I have not looked for Stillinger Weber part. Site and pair potentials are ready, but need tests.

cortner commented 7 months ago

but need tests

I noticed, please add those for pair at least. For site, the SW is already such a test I think.

cortner commented 7 months ago

ok - finished SW site energy tests. Maybe you can think about how to add total energy and total force tests along similar lines. I should try to get the hessian or at least the preconditioner ready for the next meeting.

tjjarvinen commented 7 months ago

I have added tests for PairPotential and Benchmarks.

I did also additional benchmarking. The main point is that parlist generation is slow - almost two orders of magnitude penalty. Also neigs call is slow and improving it would lead to further performance improvements.

Finally I have been looking about the allocations and while we could use ObjectPools, I would actually prefer that we switch to Bumper. There are couple of reasons for this:

  1. Bumper uses core Julia intended method task_local_storage
  2. True thread (task) safety
  3. There seems to be general movement in to use it
  4. Support for StaticCompiler.jl

For these the StaticCompiler support is a point that is very importan for the future use, as it would allow generating statically compiled C-libraries.

So, basically I would like to replace ObjectPools with Bumper.

cortner commented 7 months ago

@tjjarvinen I'm very open-minded about switching to Bumper.

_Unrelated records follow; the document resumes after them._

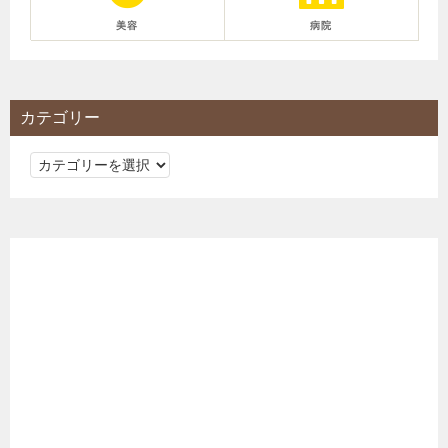
美容
病院
カテゴリー
カ
テ
ゴ
リ
ー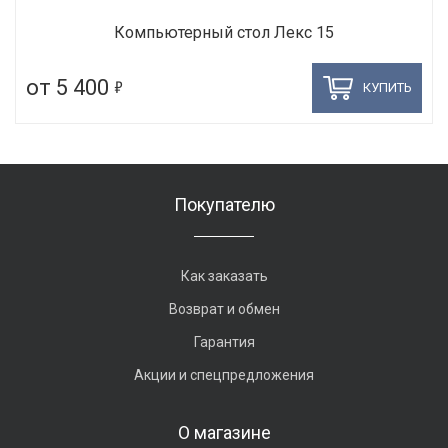
Компьютерный стол Лекс 15
5
от 5 400
КУПИТЬ
Покупателю
Как заказать
Возврат и обмен
Гарантия
Акции и спецпредложения
О магазине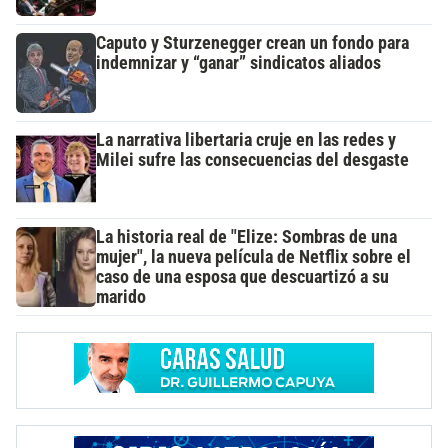
Caputo y Sturzenegger crean un fondo para
indemnizar y “ganar” sindicatos aliados
La narrativa libertaria cruje en las redes y
Milei sufre las consecuencias del desgaste
La historia real de "Elize: Sombras de una
mujer", la nueva película de Netflix sobre el
caso de una esposa que descuartizó a su
marido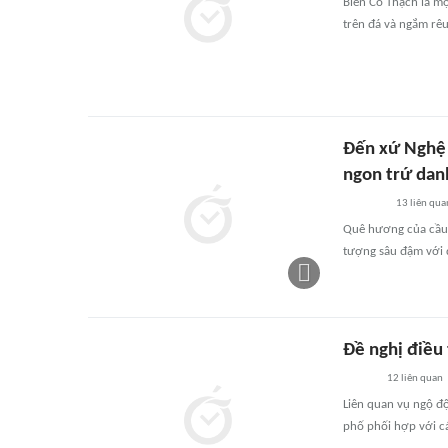
Biển Cổ Thạch là mộ
trên đá và ngắm rêu
Đến xứ Nghệ 
ngon trứ dan
13
liên qua
Quê hương của cầu t
tượng sâu đậm với 
Đề nghị điều
12
liên quan
Liên quan vụ ngộ độ
phố phối hợp với cá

ObjectPools was something I wrote because I didn't have anything that could conveniently manage reusing arrays in a way that was source-code localized. But I have no desire to maintain my own garbage collector (which is basically what ObjectPools is).

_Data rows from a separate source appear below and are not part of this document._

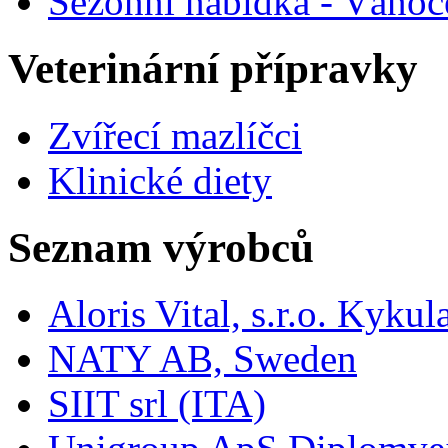
Sezónní nabídka - Vánoc
Veterinární přípravky
Zvířecí mazlíčci
Klinické diety
Seznam výrobců
Aloris Vital, s.r.o. Kyk
NATY AB, Sweden
SIIT srl (ITA)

I would however like to understand how it performs first. Two options:

Let me know what you prefer.

There are two ways that I use ObjectPools that are related but distinct and both have to be covered by Bumper to make the switch:

  1. Temporary arrays: in some function calculate acquire a temporary array A from the object pool, do some calculators with it, then release!(A) back into the object pool.
  2. Reuse outputs: Some function calculate returns an array A, the caller can use A and when it is no longer needed it can be released back into the object pool via release!(A).

My understanding of a first reading of the documentation is that Bumper.jl can do 1 but not 2. Maybe we can come up with an alternative here but my feeling is that whatever we do it will delocalize the memory management again.

tjjarvinen commented 7 months ago

We should first finnish this PR and then look for bumper in separate case. There will be some testing needed to see what we can do with.

Like you said the case 1. is no problem, the case 2. can be also be done at least in some cases, but I need to play around a bit to see what we can do with it in the end.

cortner commented 7 months ago

good, then we are on the same page. Let's both try it out and then discuss.

tjjarvinen commented 7 months ago

I added parameter estimation to pair potentials. It should be now in a shape that we could use it to build and train ACE models.

The AtomsCalculators parameter estimate is not ready. I am using this implementation as a test bed before submitting PR for AtomsCalculators.

In short you can do now

using EmpiricalPotentials
using AtomsIO
using AtomsCalculators

fname = joinpath(pkgdir(EmpiricalPotentials), "data", "TiAl-1024.xyz")
data = load_system(fname)

# energy min, min location, atomnumber1, atomnumber2, cutoff
lj = LennardJones(-0.5u"meV", 2.8u"Å",  13, 22, 6.0u"Å"; parametric=true)

AtomsCalculators.potential_energy(data, lj, lj.parameters)
AtomsCalculators.forces(data, lj, lj.parameters)
AtomsCalculators.virial(data, lj, lj.parameters)
rkurchin commented 6 months ago

This looks generally sensible to me but I would think we might want @jgreener64's thoughts before moving forward, since we would obviously want this to play nice with Molly.

jgreener64 commented 6 months ago

Looks good to me for now, I'll need more time to think about how this integrates with Molly but that shouldn't hold this up.

cortner commented 6 months ago

merge now and add hessians in a separate PR?

tjjarvinen commented 6 months ago

I would say that merge now. Helps to keep PRs smaller.

cortner commented 6 months ago

I will wait until noon PST and if I don't hear any dissent until then I'll merge the PR.